Rot ist nicht nur die Farbe der Liebe, sondern steht auch für Aggression und Zorn. Wenn Tocotronic eine Platte veröffentlichen, die vordergründig die Liebe behandelt, könnte diese eventuell für manchen Hörer zum roten Tuch werden, kündigt der von Kristof Schreuf im Auftrag der Band verfasste Pressetext doch mit diesem Album den Abschied vom Diskursrock an.
Dabei haben sich Dirk von Lowtzow, Jan Müller, Arne Zank und Rick McPhail schon längst aus dieser Schublade heraus gespielt und spätestens seit „Wie Wir Leben Wollen“ müsste klar sein, dass mit den Parolen Feierabend ist, vielmehr ihre Attitüde zum Lauf der Globalisierung und Sozialisierung die Hamburger zum feingeistigen Gegenpol der Gesellschaft machen.
War der Sound der Platten nach dem „weißen“ Album roh, kantig und unscharf, dazu auf „Wie Wir Leben Wollen“ von den Möglichkeiten der benutzten Retro-4-Kanal-Anlage bestimmt, geht es jetzt auf der mit Moses Schneider und Markus Ganter entstandenen Produktion klar bis opulent zu und schlägt damit musikalisch einen Bogen zum 2001er Werk. Der Bass tackert wave-lastig durch halbhohe Synthie-Wogen, die Gitarristen haben ihre Soli noch mehr eingebremst, Streicher schwirren durch die Luft, eine Kalimba (ein afrikanisches Daumenklavier) kommt zum Einsatz, ein Chor setzt ein und das souveräne Schlagzeug treibt die Stücke an.
Indem er sich in „Prolog“ an einem Nordseestrand stehend sieht, bedeutet das Stück für Dirk von Lowtzow ein Bindeglied zwischen dem Outro „Unter dem Sand“ vom Vorgänger und dem Einstieg ins Rot. Er ruft darin zum Aufbruch aus der Langeweile des Heimathafens auf, treibt hinein ins Unbekannte. „Ich Öffne Mich“ heißt folgerichtig das nächste Stück: Der Sänger beobachtet, analysiert stellt in Frage und entwickelt für das wohl strapazierteste Thema der Pop-Geschichte Lyrics, die allen anderen neuen Deutsch-Poeten nicht im Schlaf einfallen würden und dabei nie peinlich klingen.
Im Verlauf der Songs wird die Liebesthematik ausgedehnt und in gesellschaftliche Kontexte gesetzt („Solidarität“) oder der Interpret wird durch den simplen Wunsch nach unverfälschten Glück („Ich will keine Punkte sammeln/gib mir nur ein neues Leben/ich will keine Treueherzen/kannst du mir Liebe geben“) zum „Rebel Boy“.
Missverstandene Reformpädagogik Erziehungsberechtigter („Die Erwachsenen“) fehlen beim Eintauchen in die Erinnerung auf der Platte ebenso wenig wie die Sicht auf die unangenehmen Folgen des vorübergehenden Zusammenbruchs der Eigenorganisation nach dem Einnisten von Schmetterlinge im Bauch („Chaos“), wobei Unordnung hier produktives Neugestalten meint.
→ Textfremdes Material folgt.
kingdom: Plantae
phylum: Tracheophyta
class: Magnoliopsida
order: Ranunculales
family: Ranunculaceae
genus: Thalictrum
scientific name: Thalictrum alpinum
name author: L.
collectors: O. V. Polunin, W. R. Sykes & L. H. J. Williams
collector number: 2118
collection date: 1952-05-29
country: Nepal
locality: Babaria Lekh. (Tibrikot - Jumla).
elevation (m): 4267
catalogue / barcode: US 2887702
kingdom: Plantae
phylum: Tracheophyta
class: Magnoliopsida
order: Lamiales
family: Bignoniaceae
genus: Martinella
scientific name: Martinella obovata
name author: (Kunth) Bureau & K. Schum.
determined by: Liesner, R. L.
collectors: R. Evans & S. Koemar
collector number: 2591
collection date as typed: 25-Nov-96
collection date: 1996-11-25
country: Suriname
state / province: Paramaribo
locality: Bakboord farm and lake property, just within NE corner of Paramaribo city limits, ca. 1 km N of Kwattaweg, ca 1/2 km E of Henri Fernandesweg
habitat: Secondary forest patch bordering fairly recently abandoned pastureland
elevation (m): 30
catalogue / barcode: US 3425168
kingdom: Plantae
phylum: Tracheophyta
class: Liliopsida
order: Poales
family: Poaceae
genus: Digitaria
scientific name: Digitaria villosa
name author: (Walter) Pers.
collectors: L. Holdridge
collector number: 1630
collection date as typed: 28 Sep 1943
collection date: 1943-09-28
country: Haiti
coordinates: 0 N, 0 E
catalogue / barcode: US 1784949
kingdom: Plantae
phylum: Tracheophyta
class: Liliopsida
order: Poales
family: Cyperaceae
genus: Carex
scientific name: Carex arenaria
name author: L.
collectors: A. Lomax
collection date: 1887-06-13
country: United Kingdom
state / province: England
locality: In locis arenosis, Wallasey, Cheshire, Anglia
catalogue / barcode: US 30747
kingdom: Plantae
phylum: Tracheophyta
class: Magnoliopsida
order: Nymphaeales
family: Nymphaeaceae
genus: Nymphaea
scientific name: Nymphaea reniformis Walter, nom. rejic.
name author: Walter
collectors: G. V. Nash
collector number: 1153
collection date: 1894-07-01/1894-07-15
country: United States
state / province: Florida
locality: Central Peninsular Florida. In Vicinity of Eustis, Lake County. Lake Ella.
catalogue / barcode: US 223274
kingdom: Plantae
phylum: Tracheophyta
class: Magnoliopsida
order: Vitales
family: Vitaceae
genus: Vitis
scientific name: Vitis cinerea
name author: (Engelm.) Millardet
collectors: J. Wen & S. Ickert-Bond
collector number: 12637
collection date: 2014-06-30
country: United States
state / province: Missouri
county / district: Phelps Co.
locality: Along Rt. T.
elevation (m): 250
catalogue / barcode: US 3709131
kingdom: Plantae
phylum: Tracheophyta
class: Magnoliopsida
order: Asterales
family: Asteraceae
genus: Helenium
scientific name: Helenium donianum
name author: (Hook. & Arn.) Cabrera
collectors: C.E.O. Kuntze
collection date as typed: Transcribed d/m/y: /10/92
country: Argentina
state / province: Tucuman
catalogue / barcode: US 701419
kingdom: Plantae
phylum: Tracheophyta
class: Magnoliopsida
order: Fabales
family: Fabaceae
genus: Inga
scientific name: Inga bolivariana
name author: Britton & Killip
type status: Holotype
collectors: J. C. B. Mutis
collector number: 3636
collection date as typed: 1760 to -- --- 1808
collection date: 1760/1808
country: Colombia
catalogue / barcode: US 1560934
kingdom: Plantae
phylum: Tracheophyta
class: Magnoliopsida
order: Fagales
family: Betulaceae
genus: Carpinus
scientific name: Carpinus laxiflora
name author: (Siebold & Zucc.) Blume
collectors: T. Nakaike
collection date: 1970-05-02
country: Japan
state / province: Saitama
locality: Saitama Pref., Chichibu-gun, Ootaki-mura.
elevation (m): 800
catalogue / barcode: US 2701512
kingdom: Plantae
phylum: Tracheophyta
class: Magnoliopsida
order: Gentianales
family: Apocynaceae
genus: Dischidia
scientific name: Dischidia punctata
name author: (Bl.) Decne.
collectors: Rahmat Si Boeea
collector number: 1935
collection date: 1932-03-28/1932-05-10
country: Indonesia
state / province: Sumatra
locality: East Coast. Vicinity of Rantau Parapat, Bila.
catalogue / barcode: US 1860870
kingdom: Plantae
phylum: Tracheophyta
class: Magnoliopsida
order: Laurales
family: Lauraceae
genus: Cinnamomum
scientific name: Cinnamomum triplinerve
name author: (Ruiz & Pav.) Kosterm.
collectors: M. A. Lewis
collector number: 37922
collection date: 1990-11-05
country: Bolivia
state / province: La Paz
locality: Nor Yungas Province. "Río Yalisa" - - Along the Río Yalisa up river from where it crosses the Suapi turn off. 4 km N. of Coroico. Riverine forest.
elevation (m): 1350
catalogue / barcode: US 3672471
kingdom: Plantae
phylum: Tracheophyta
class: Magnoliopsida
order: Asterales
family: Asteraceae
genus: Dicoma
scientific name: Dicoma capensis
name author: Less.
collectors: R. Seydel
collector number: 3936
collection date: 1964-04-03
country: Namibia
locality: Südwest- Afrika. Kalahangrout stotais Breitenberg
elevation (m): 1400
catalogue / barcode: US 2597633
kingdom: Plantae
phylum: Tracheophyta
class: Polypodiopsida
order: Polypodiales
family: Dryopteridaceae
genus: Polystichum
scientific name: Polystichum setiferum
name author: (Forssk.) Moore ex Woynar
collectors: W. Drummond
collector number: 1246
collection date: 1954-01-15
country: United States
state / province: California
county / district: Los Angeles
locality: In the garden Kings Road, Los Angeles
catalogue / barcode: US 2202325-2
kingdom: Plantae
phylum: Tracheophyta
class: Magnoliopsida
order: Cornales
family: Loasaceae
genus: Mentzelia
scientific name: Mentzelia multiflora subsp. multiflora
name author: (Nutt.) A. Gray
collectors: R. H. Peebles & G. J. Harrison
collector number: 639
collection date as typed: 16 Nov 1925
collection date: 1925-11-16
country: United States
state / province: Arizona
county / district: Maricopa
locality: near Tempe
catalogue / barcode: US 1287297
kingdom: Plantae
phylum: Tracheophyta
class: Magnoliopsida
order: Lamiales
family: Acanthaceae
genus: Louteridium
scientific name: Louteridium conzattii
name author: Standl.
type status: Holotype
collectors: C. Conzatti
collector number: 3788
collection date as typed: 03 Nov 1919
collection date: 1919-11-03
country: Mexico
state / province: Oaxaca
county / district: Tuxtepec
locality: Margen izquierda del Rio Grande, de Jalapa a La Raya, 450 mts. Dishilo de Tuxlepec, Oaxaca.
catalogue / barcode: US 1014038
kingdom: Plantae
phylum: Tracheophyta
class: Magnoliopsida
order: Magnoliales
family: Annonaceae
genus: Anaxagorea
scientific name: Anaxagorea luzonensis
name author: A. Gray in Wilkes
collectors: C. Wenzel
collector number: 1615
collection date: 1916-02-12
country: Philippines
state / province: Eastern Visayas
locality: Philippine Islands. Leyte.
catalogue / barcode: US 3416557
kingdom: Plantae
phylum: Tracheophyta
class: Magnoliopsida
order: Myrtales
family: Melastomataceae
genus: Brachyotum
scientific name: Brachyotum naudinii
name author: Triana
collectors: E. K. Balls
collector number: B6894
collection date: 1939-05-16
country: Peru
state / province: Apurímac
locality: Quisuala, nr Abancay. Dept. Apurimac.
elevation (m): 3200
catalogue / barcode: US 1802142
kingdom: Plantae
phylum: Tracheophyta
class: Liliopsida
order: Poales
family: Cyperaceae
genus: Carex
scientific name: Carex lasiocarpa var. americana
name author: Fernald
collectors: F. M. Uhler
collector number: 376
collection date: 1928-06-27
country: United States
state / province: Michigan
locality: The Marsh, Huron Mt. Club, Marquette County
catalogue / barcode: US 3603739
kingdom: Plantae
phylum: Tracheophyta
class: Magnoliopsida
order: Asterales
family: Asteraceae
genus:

Das durch Gefühle taumelnde „Spiralen“ wird von einer watteweichen Melodie getragen, während sich „Zucker“ wie ein ausgelassener Rummelplatz-Besuch verliebter Teenager anhört, „Haft“ eine beinahe Cure-artige Stimmung verbreitet und die vordergründige Leichtigkeit von „Sie Irren“ in der Tiefe der Erkenntnis mündet, dass sich jeder irrt, der meint, die Welt vom Müll befreien zu müssen.
„Jungfernfahrt“ gegen Ende der Platte dürfte dann auch alle versöhnlich stimmen, die sich nicht gänzlich mit dem musikalischen Wandel der Band anfreunden können, klingt das Stück doch der Musik der letzten Jahre am nächsten. „Diese Nacht“ am Schluss macht klar, dass Intimes gesungen auch unverkrampft klingen kann und – wenn Dirk im Hidden-Track sich selber datet -, dass auch die Selbstzweifel kein Zeichen von Schwäche sind.
Die ergrauten, weisen Nicht-Erwachsenen haben auf dieser mutigen Platte eine Sicht auf Liebe geschaffen, die ohne Besserwisserei auskommt und eine neue Periode ihres Schaffens eingeläutet hat. Denn wie sagt es Dirk gern mit geballter Faust am Ende eines Konzertes: „Wir waren, sind und bleiben Tocotronic“. Unverkennbar.